> _Pedido de trabalho_
Altere a listagem abaixo trocando "Candidates" por "Students" em todas as ocorrências e mantenha todo o resto igual. Não inclua as imagens na resposta.

> _Entradas fornecidas_

-*-

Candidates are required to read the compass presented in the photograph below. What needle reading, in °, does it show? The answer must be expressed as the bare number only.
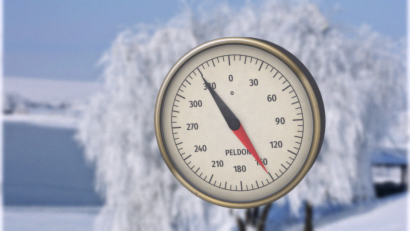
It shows 150
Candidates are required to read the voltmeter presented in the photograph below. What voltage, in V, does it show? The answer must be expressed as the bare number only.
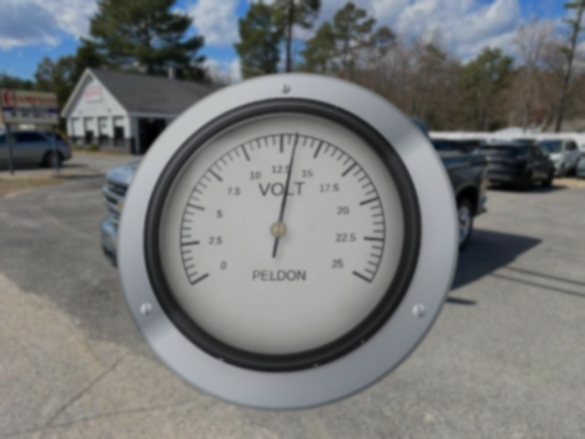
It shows 13.5
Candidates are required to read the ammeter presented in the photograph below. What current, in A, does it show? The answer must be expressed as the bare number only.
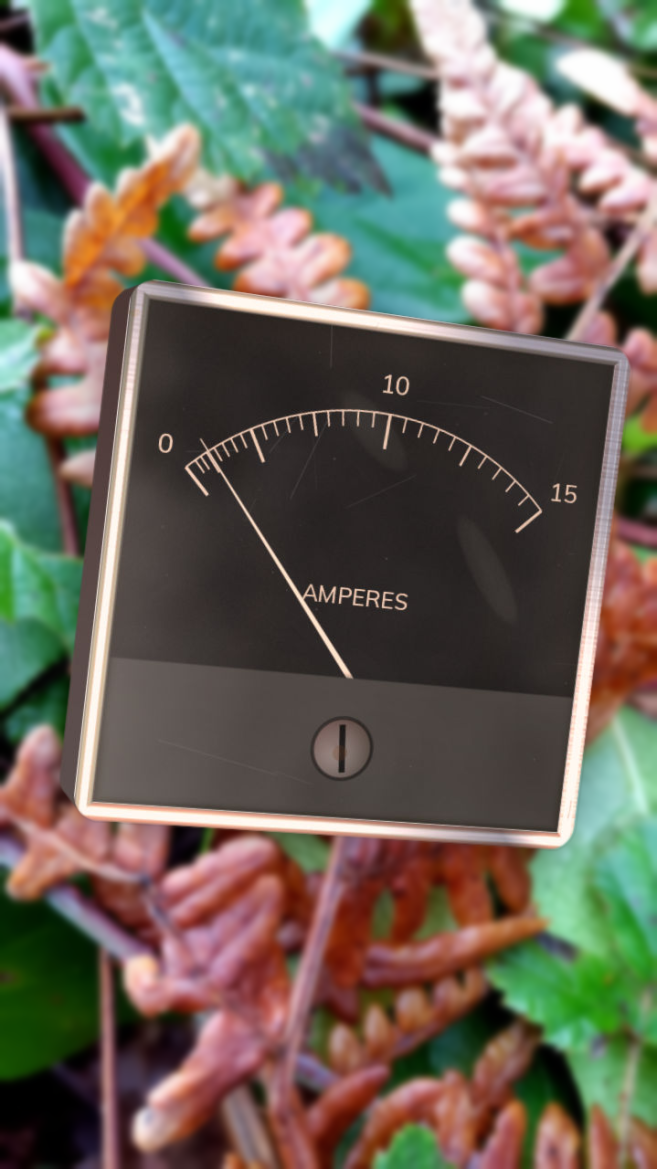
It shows 2.5
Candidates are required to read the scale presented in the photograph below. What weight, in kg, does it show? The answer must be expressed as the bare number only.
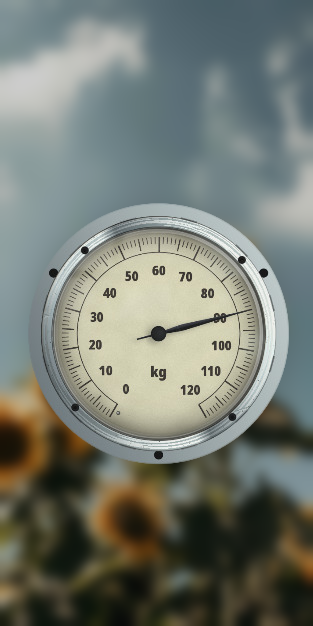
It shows 90
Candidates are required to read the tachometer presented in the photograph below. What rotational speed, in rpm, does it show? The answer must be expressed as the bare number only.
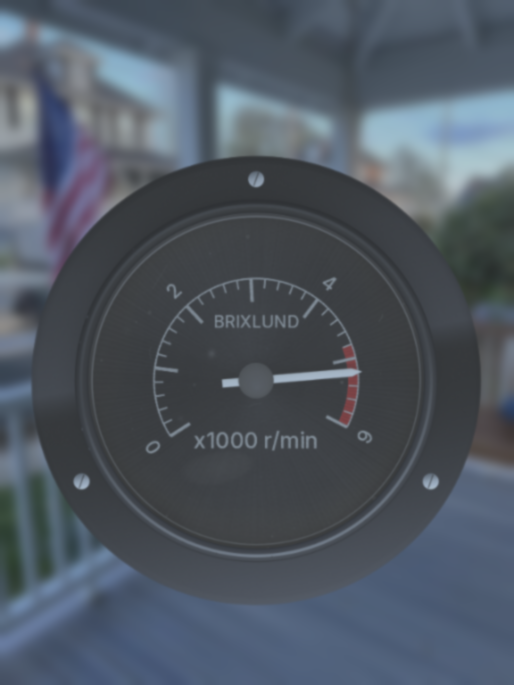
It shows 5200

-*-

> _Resposta à tarefa_
Students are required to read the compass presented in the photograph below. What needle reading, in °, does it show? The answer must be expressed as the bare number only.
It shows 150
Students are required to read the voltmeter presented in the photograph below. What voltage, in V, does it show? The answer must be expressed as the bare number only.
It shows 13.5
Students are required to read the ammeter presented in the photograph below. What current, in A, does it show? The answer must be expressed as the bare number only.
It shows 2.5
Students are required to read the scale presented in the photograph below. What weight, in kg, does it show? The answer must be expressed as the bare number only.
It shows 90
Students are required to read the tachometer presented in the photograph below. What rotational speed, in rpm, does it show? The answer must be expressed as the bare number only.
It shows 5200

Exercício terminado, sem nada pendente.